Page-level text extractions
:::::

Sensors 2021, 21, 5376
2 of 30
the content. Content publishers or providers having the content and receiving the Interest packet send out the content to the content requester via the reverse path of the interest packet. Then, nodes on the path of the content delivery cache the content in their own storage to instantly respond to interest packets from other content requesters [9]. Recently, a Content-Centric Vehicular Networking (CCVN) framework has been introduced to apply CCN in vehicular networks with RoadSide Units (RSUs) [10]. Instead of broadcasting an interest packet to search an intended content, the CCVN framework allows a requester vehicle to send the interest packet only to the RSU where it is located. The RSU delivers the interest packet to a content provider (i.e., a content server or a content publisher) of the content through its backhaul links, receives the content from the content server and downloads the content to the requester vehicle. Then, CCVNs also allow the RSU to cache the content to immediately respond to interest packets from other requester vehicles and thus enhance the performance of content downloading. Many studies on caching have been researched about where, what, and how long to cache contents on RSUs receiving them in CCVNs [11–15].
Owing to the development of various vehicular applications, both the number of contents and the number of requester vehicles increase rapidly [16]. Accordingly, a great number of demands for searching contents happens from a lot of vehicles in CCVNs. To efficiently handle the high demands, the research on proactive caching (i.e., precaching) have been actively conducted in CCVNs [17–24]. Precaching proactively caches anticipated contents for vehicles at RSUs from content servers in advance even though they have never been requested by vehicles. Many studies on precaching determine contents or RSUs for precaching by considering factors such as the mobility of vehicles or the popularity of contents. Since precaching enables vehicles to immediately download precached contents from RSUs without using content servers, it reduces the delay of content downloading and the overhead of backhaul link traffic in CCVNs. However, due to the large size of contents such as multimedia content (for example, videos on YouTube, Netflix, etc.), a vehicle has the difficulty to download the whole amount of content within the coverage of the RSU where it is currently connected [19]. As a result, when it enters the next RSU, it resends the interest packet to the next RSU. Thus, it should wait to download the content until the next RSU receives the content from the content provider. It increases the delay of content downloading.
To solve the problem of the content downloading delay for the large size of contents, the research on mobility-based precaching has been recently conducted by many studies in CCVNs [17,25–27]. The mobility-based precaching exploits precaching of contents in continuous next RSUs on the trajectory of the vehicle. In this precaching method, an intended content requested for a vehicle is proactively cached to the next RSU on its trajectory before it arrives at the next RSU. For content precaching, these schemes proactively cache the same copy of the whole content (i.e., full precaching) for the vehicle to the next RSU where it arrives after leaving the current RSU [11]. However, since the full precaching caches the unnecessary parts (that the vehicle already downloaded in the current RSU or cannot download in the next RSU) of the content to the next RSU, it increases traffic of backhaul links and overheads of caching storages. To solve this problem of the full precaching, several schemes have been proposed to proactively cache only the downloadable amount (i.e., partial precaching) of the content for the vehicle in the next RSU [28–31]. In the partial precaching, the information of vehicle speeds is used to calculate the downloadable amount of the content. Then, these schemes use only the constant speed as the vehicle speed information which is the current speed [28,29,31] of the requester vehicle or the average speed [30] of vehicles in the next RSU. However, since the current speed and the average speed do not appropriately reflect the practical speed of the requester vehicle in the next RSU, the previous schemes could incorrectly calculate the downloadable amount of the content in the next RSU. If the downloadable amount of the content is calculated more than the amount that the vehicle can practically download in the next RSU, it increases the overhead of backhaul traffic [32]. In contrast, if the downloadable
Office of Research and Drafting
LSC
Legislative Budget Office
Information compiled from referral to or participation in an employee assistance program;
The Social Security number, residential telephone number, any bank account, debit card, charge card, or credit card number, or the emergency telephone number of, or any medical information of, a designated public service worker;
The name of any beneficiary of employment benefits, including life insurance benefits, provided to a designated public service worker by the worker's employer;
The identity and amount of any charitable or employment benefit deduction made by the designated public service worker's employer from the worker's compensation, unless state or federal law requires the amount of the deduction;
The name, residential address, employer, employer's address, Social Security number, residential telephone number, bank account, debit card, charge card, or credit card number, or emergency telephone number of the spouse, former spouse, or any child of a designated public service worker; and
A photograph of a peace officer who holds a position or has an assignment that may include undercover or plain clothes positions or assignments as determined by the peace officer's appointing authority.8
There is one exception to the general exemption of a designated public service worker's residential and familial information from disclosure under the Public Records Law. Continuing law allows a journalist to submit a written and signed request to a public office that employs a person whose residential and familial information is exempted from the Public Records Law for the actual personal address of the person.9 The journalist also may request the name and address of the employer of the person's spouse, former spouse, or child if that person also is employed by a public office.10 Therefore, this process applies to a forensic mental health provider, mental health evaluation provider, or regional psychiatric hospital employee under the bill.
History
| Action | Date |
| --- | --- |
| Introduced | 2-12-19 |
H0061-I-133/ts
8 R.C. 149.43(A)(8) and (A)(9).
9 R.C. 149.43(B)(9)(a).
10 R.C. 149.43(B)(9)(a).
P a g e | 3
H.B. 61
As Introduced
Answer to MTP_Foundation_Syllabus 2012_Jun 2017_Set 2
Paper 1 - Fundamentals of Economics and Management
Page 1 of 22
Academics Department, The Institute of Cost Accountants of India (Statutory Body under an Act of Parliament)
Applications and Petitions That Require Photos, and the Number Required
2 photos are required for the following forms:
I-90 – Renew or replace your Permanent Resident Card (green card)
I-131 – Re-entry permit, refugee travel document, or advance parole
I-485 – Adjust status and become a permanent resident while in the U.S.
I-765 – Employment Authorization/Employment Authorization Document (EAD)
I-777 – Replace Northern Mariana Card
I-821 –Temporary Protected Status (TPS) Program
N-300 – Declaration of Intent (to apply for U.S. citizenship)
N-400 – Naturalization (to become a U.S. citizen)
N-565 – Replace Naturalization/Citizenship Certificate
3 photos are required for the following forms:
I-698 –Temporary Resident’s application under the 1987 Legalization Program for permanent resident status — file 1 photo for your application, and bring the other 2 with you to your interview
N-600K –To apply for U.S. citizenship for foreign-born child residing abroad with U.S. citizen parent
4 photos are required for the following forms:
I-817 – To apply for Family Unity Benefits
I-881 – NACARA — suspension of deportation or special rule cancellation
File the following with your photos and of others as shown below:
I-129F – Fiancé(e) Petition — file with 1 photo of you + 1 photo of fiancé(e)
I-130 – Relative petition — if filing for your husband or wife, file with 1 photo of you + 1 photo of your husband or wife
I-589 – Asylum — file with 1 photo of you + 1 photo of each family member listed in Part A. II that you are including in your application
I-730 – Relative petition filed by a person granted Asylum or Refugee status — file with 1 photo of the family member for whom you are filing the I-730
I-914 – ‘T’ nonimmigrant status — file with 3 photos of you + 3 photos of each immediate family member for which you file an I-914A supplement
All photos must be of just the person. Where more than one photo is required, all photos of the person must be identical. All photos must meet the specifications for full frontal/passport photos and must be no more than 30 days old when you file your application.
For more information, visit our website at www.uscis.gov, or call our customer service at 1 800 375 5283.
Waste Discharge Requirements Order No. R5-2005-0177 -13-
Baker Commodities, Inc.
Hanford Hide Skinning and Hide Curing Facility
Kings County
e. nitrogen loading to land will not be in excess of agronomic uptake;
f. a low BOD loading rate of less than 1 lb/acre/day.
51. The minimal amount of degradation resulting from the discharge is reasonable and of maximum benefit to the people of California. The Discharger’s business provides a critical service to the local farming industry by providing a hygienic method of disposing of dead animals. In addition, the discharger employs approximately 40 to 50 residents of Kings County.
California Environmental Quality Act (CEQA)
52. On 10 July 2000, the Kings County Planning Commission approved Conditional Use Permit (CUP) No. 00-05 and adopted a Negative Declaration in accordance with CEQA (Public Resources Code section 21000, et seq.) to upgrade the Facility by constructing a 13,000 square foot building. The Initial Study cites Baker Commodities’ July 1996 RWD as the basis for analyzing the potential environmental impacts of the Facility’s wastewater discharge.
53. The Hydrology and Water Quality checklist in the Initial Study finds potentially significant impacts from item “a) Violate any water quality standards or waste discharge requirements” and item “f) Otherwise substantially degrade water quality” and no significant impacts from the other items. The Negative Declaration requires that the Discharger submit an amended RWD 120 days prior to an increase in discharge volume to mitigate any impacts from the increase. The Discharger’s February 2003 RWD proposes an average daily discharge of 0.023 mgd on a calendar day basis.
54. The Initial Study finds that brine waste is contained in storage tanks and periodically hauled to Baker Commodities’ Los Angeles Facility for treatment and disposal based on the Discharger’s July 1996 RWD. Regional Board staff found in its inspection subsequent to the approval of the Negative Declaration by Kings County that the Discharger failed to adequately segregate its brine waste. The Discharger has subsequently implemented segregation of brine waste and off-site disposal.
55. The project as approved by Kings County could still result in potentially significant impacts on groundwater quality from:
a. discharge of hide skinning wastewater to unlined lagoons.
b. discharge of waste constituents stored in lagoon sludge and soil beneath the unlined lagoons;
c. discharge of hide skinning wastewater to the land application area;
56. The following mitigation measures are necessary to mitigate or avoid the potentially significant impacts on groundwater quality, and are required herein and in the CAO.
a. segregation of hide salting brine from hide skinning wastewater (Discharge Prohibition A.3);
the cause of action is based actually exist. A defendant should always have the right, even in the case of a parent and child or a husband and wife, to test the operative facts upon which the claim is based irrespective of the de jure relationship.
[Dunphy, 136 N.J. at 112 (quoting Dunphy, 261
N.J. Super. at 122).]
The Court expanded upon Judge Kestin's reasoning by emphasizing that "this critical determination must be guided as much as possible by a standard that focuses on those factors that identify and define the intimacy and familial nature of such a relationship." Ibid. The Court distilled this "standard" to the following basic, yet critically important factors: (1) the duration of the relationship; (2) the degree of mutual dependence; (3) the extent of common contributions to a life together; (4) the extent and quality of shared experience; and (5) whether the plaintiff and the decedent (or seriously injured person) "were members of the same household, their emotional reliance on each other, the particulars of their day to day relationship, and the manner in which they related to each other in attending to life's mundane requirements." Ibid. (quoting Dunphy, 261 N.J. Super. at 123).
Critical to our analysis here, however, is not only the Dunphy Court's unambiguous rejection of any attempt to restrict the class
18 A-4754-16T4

:::::

Problem to solve
Your reply should be a verbatim retyping of the lines from the one that holds "the cause of" through the last line of the entries.

Solved exercise
the cause of action is based actually exist. A defendant should always have the right, even in the case of a parent and child or a husband and wife, to test the operative facts upon which the claim is based irrespective of the de jure relationship.
[Dunphy, 136 N.J. at 112 (quoting Dunphy, 261
N.J. Super. at 122).]
The Court expanded upon Judge Kestin's reasoning by emphasizing that "this critical determination must be guided as much as possible by a standard that focuses on those factors that identify and define the intimacy and familial nature of such a relationship." Ibid. The Court distilled this "standard" to the following basic, yet critically important factors: (1) the duration of the relationship; (2) the degree of mutual dependence; (3) the extent of common contributions to a life together; (4) the extent and quality of shared experience; and (5) whether the plaintiff and the decedent (or seriously injured person) "were members of the same household, their emotional reliance on each other, the particulars of their day to day relationship, and the manner in which they related to each other in attending to life's mundane requirements." Ibid. (quoting Dunphy, 261 N.J. Super. at 123).
Critical to our analysis here, however, is not only the Dunphy Court's unambiguous rejection of any attempt to restrict the class
18 A-4754-16T4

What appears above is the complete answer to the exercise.